## ABOUT THIS EXERCISE
Every record that follows must be duplicated exactly, with images left out.

(Stored dataset items)

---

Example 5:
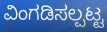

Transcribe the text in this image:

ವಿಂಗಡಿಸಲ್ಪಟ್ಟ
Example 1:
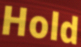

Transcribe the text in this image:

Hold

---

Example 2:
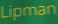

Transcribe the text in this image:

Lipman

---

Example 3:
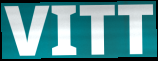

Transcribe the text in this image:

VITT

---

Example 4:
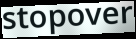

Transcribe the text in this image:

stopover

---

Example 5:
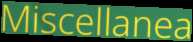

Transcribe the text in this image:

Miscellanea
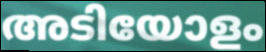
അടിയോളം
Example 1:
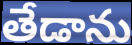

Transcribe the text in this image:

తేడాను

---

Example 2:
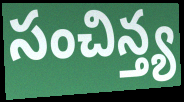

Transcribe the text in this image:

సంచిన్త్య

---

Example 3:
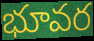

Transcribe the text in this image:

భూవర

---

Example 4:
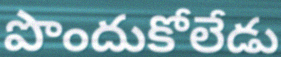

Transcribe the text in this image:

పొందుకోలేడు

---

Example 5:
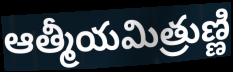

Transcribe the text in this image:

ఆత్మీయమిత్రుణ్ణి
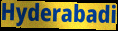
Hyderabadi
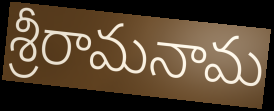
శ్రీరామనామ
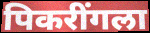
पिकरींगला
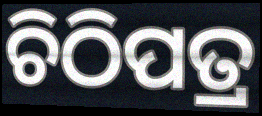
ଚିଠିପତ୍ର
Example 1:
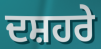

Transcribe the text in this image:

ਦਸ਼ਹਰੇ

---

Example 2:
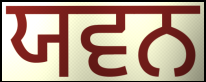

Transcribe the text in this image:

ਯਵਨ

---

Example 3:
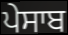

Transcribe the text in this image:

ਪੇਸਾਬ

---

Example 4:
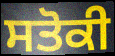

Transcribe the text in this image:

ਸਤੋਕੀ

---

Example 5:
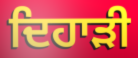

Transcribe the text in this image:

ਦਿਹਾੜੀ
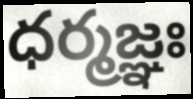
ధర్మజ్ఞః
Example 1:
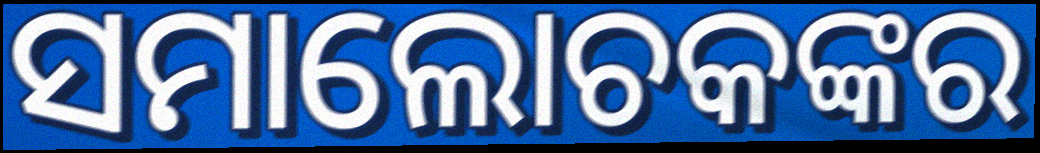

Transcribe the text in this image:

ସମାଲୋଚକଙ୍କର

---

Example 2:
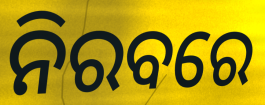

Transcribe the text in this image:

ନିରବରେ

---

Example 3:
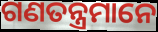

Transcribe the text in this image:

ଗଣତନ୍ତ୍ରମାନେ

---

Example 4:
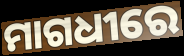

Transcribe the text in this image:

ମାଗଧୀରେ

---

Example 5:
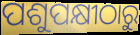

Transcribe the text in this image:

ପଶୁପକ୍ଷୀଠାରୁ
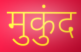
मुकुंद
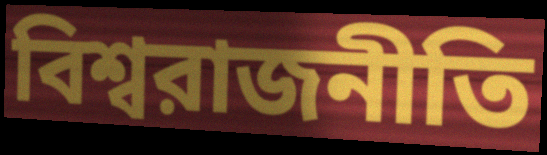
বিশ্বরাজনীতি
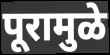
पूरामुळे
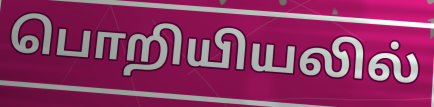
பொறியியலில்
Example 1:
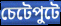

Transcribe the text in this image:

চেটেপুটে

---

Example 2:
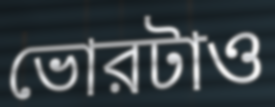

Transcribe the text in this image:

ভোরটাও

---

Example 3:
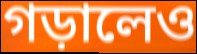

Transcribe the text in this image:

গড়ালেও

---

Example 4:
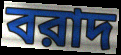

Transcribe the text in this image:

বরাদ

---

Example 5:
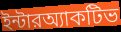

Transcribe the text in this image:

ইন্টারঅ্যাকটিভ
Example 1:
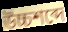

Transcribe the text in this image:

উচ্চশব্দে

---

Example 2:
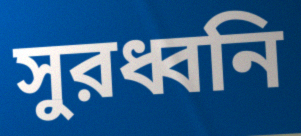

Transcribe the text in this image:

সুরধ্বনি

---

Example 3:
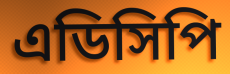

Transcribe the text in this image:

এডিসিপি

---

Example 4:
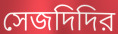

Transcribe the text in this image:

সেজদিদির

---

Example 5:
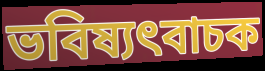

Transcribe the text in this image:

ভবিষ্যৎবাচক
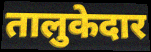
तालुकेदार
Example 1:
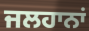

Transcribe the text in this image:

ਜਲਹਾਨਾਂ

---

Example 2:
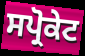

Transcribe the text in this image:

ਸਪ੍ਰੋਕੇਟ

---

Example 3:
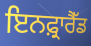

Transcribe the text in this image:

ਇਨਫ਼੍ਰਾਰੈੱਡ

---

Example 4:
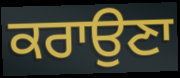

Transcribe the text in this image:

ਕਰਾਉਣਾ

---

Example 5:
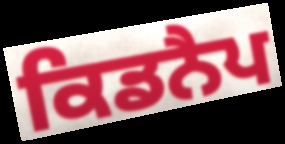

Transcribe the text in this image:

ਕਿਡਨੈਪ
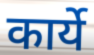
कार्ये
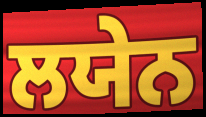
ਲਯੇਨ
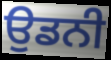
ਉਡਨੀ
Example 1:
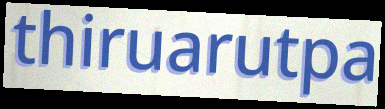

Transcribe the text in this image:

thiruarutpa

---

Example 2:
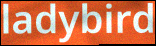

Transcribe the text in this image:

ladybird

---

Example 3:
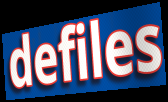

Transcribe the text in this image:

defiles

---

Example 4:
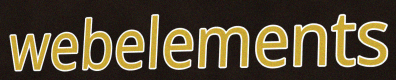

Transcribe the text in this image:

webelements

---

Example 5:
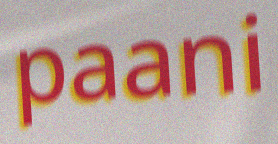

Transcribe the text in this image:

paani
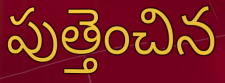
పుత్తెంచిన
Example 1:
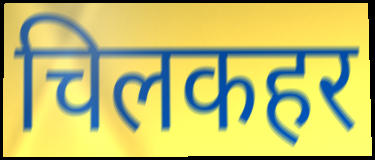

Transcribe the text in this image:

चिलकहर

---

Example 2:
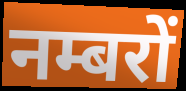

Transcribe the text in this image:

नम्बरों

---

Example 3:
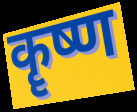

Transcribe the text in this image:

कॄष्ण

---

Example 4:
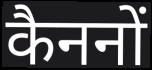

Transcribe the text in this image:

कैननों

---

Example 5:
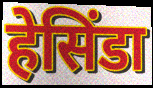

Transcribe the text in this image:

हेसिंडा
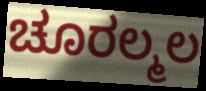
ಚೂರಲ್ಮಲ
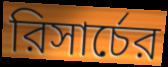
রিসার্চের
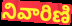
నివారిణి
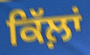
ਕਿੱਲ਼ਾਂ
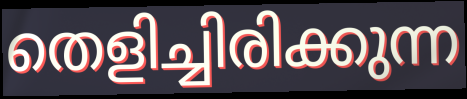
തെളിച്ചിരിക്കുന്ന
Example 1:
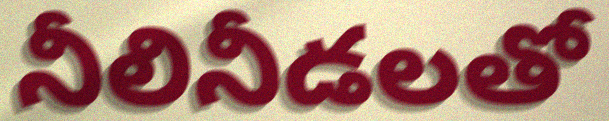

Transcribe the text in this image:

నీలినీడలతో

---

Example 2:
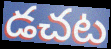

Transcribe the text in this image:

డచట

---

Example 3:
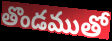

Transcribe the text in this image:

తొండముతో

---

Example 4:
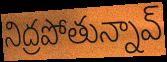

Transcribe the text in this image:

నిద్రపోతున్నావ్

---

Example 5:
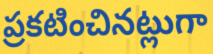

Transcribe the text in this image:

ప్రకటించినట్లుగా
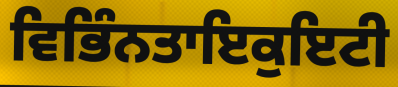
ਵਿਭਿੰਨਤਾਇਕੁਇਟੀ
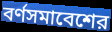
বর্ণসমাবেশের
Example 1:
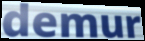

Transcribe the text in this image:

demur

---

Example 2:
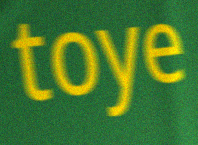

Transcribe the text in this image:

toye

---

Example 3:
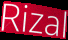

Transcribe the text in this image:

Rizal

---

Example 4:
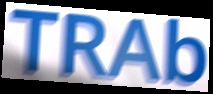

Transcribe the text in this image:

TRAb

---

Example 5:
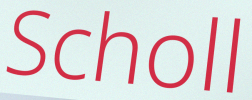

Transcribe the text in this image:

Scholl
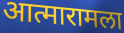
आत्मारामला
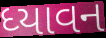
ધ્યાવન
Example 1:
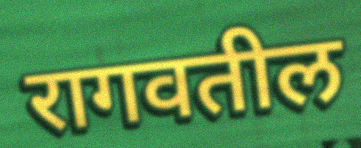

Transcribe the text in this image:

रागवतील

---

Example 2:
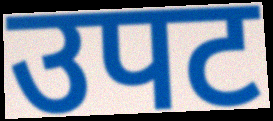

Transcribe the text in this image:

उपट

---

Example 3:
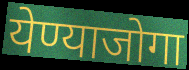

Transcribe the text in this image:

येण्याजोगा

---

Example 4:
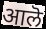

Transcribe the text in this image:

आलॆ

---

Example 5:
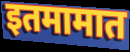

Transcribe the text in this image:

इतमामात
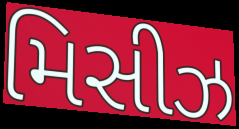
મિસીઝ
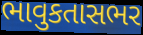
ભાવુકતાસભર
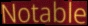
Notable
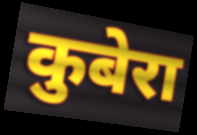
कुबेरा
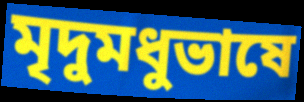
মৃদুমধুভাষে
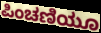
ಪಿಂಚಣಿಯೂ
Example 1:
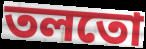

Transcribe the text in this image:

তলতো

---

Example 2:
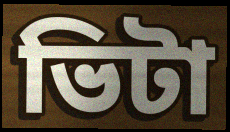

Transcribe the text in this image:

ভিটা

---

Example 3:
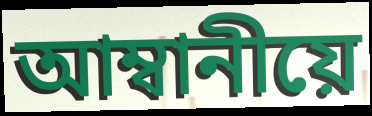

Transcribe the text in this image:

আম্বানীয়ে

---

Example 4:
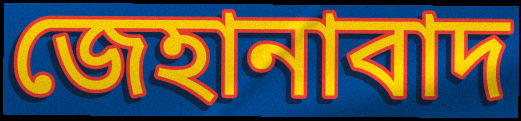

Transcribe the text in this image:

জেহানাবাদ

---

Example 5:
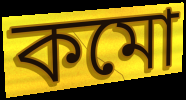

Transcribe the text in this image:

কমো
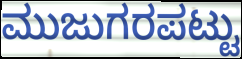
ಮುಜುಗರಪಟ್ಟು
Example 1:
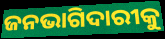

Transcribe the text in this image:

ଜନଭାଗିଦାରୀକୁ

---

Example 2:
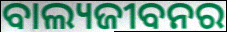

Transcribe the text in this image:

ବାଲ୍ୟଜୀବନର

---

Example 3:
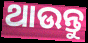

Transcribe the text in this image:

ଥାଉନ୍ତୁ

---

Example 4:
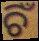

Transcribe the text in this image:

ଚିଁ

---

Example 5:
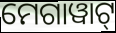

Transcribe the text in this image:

## RESULT OF THE EXERCISE
---

Example 5:

Transcribe the text in this image:

ವಿಂಗಡಿಸಲ್ಪಟ್ಟ
Example 1:

Transcribe the text in this image:

Hold

---

Example 2:

Transcribe the text in this image:

Lipman

---

Example 3:

Transcribe the text in this image:

VITT

---

Example 4:

Transcribe the text in this image:

stopover

---

Example 5:

Transcribe the text in this image:

Miscellanea
അടിയോളം
Example 1:

Transcribe the text in this image:

తేడాను

---

Example 2:

Transcribe the text in this image:

సంచిన్త్య

---

Example 3:

Transcribe the text in this image:

భూవర

---

Example 4:

Transcribe the text in this image:

పొందుకోలేడు

---

Example 5:

Transcribe the text in this image:

ఆత్మీయమిత్రుణ్ణి
Hyderabadi
శ్రీరామనామ
पिकरींगला
ଚିଠିପତ୍ର
Example 1:

Transcribe the text in this image:

ਦਸ਼ਹਰੇ

---

Example 2:

Transcribe the text in this image:

ਯਵਨ

---

Example 3:

Transcribe the text in this image:

ਪੇਸਾਬ

---

Example 4:

Transcribe the text in this image:

ਸਤੋਕੀ

---

Example 5:

Transcribe the text in this image:

ਦਿਹਾੜੀ
ధర్మజ్ఞః
Example 1:

Transcribe the text in this image:

ସମାଲୋଚକଙ୍କର

---

Example 2:

Transcribe the text in this image:

ନିରବରେ

---

Example 3:

Transcribe the text in this image:

ଗଣତନ୍ତ୍ରମାନେ

---

Example 4:

Transcribe the text in this image:

ମାଗଧୀରେ

---

Example 5:

Transcribe the text in this image:

ପଶୁପକ୍ଷୀଠାରୁ
मुकुंद
বিশ্বরাজনীতি
पूरामुळे
பொறியியலில்
Example 1:

Transcribe the text in this image:

চেটেপুটে

---

Example 2:

Transcribe the text in this image:

ভোরটাও

---

Example 3:

Transcribe the text in this image:

গড়ালেও

---

Example 4:

Transcribe the text in this image:

বরাদ

---

Example 5:

Transcribe the text in this image:

ইন্টারঅ্যাকটিভ
Example 1:

Transcribe the text in this image:

উচ্চশব্দে

---

Example 2:

Transcribe the text in this image:

সুরধ্বনি

---

Example 3:

Transcribe the text in this image:

এডিসিপি

---

Example 4:

Transcribe the text in this image:

সেজদিদির

---

Example 5:

Transcribe the text in this image:

ভবিষ্যৎবাচক
तालुकेदार
Example 1:

Transcribe the text in this image:

ਜਲਹਾਨਾਂ

---

Example 2:

Transcribe the text in this image:

ਸਪ੍ਰੋਕੇਟ

---

Example 3:

Transcribe the text in this image:

ਇਨਫ਼੍ਰਾਰੈੱਡ

---

Example 4:

Transcribe the text in this image:

ਕਰਾਉਣਾ

---

Example 5:

Transcribe the text in this image:

ਕਿਡਨੈਪ
कार्ये
ਲਯੇਨ
ਉਡਨੀ
Example 1:

Transcribe the text in this image:

thiruarutpa

---

Example 2:

Transcribe the text in this image:

ladybird

---

Example 3:

Transcribe the text in this image:

defiles

---

Example 4:

Transcribe the text in this image:

webelements

---

Example 5:

Transcribe the text in this image:

paani
పుత్తెంచిన
Example 1:

Transcribe the text in this image:

चिलकहर

---

Example 2:

Transcribe the text in this image:

नम्बरों

---

Example 3:

Transcribe the text in this image:

कॄष्ण

---

Example 4:

Transcribe the text in this image:

कैननों

---

Example 5:

Transcribe the text in this image:

हेसिंडा
ಚೂರಲ್ಮಲ
রিসার্চের
నివారిణి
ਕਿੱਲ਼ਾਂ
തെളിച്ചിരിക്കുന്ന
Example 1:

Transcribe the text in this image:

నీలినీడలతో

---

Example 2:

Transcribe the text in this image:

డచట

---

Example 3:

Transcribe the text in this image:

తొండముతో

---

Example 4:

Transcribe the text in this image:

నిద్రపోతున్నావ్

---

Example 5:

Transcribe the text in this image:

ప్రకటించినట్లుగా
ਵਿਭਿੰਨਤਾਇਕੁਇਟੀ
বর্ণসমাবেশের
Example 1:

Transcribe the text in this image:

demur

---

Example 2:

Transcribe the text in this image:

toye

---

Example 3:

Transcribe the text in this image:

Rizal

---

Example 4:

Transcribe the text in this image:

TRAb

---

Example 5:

Transcribe the text in this image:

Scholl
आत्मारामला
ધ્યાવન
Example 1:

Transcribe the text in this image:

रागवतील

---

Example 2:

Transcribe the text in this image:

उपट

---

Example 3:

Transcribe the text in this image:

येण्याजोगा

---

Example 4:

Transcribe the text in this image:

आलॆ

---

Example 5:

Transcribe the text in this image:

इतमामात
મિસીઝ
ભાવુકતાસભર
Notable
कुबेरा
মৃদুমধুভাষে
ಪಿಂಚಣಿಯೂ
Example 1:

Transcribe the text in this image:

তলতো

---

Example 2:

Transcribe the text in this image:

ভিটা

---

Example 3:

Transcribe the text in this image:

আম্বানীয়ে

---

Example 4:

Transcribe the text in this image:

জেহানাবাদ

---

Example 5:

Transcribe the text in this image:

কমো
ಮುಜುಗರಪಟ್ಟು
Example 1:

Transcribe the text in this image:

ଜନଭାଗିଦାରୀକୁ

---

Example 2:

Transcribe the text in this image:

ବାଲ୍ୟଜୀବନର

---

Example 3:

Transcribe the text in this image:

ଥାଉନ୍ତୁ

---

Example 4:

Transcribe the text in this image:

ଚିଁ

---

Example 5:

Transcribe the text in this image:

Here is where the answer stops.